■ Work instructions
Retype the data exactly, from the line that contains "pose: elev=276.7 azim=301.2" through the line that contains "Dot at: (282, 256)", with both of those lines included.

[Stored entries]
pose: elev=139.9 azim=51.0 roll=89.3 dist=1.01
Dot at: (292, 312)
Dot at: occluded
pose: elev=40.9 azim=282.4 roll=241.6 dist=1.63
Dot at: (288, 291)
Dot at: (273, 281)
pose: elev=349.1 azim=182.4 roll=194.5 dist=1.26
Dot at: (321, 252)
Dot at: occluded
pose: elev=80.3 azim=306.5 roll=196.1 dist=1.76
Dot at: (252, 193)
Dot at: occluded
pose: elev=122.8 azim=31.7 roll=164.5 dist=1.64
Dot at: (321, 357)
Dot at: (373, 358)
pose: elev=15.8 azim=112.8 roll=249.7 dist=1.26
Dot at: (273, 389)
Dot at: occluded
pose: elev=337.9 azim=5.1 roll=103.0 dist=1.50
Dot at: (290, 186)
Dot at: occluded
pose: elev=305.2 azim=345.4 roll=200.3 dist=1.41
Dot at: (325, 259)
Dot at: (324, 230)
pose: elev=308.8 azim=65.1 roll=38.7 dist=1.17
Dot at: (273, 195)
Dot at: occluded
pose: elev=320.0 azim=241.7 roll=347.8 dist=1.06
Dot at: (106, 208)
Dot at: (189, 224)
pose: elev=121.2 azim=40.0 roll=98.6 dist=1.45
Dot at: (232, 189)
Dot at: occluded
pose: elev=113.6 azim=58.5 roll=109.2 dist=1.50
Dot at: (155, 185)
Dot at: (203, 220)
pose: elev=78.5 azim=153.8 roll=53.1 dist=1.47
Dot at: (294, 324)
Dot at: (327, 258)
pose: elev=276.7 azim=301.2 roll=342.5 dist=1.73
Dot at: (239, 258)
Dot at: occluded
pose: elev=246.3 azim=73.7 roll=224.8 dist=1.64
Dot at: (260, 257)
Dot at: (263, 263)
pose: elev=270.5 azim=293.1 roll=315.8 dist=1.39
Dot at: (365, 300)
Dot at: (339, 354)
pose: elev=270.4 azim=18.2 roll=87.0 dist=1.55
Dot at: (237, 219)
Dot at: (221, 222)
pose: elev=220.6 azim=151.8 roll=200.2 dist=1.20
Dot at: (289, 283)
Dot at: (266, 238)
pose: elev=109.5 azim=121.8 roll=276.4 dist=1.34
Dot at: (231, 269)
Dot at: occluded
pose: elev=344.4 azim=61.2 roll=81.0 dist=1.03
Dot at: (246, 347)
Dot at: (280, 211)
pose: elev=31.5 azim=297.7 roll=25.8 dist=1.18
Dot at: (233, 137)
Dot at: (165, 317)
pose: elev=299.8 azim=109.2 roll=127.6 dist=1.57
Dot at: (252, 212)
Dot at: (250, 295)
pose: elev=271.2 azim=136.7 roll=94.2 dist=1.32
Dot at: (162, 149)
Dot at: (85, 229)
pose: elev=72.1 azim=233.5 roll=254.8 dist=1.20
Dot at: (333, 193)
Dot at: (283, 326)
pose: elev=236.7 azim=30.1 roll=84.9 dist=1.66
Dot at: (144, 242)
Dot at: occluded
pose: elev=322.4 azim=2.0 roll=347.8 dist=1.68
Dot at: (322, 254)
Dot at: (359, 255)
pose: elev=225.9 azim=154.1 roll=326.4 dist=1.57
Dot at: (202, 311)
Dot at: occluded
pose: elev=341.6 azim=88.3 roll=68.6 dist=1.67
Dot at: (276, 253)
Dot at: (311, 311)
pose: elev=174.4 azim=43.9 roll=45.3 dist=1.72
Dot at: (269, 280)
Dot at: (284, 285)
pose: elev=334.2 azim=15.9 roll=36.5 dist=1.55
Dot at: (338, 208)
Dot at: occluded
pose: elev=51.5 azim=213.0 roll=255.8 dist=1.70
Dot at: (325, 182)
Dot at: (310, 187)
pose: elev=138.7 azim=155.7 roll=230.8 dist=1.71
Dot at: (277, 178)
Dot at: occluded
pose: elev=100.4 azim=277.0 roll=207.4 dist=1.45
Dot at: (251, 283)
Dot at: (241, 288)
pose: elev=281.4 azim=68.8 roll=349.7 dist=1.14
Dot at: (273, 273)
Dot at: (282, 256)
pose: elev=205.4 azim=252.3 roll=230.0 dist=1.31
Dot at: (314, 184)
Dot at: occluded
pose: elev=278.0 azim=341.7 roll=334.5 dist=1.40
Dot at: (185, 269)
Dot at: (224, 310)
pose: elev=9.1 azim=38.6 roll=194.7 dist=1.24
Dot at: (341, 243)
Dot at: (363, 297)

■ Output for this exercise
pose: elev=276.7 azim=301.2 roll=342.5 dist=1.73
Dot at: (239, 258)
Dot at: occluded
pose: elev=246.3 azim=73.7 roll=224.8 dist=1.64
Dot at: (260, 257)
Dot at: (263, 263)
pose: elev=270.5 azim=293.1 roll=315.8 dist=1.39
Dot at: (365, 300)
Dot at: (339, 354)
pose: elev=270.4 azim=18.2 roll=87.0 dist=1.55
Dot at: (237, 219)
Dot at: (221, 222)
pose: elev=220.6 azim=151.8 roll=200.2 dist=1.20
Dot at: (289, 283)
Dot at: (266, 238)
pose: elev=109.5 azim=121.8 roll=276.4 dist=1.34
Dot at: (231, 269)
Dot at: occluded
pose: elev=344.4 azim=61.2 roll=81.0 dist=1.03
Dot at: (246, 347)
Dot at: (280, 211)
pose: elev=31.5 azim=297.7 roll=25.8 dist=1.18
Dot at: (233, 137)
Dot at: (165, 317)
pose: elev=299.8 azim=109.2 roll=127.6 dist=1.57
Dot at: (252, 212)
Dot at: (250, 295)
pose: elev=271.2 azim=136.7 roll=94.2 dist=1.32
Dot at: (162, 149)
Dot at: (85, 229)
pose: elev=72.1 azim=233.5 roll=254.8 dist=1.20
Dot at: (333, 193)
Dot at: (283, 326)
pose: elev=236.7 azim=30.1 roll=84.9 dist=1.66
Dot at: (144, 242)
Dot at: occluded
pose: elev=322.4 azim=2.0 roll=347.8 dist=1.68
Dot at: (322, 254)
Dot at: (359, 255)
pose: elev=225.9 azim=154.1 roll=326.4 dist=1.57
Dot at: (202, 311)
Dot at: occluded
pose: elev=341.6 azim=88.3 roll=68.6 dist=1.67
Dot at: (276, 253)
Dot at: (311, 311)
pose: elev=174.4 azim=43.9 roll=45.3 dist=1.72
Dot at: (269, 280)
Dot at: (284, 285)
pose: elev=334.2 azim=15.9 roll=36.5 dist=1.55
Dot at: (338, 208)
Dot at: occluded
pose: elev=51.5 azim=213.0 roll=255.8 dist=1.70
Dot at: (325, 182)
Dot at: (310, 187)
pose: elev=138.7 azim=155.7 roll=230.8 dist=1.71
Dot at: (277, 178)
Dot at: occluded
pose: elev=100.4 azim=277.0 roll=207.4 dist=1.45
Dot at: (251, 283)
Dot at: (241, 288)
pose: elev=281.4 azim=68.8 roll=349.7 dist=1.14
Dot at: (273, 273)
Dot at: (282, 256)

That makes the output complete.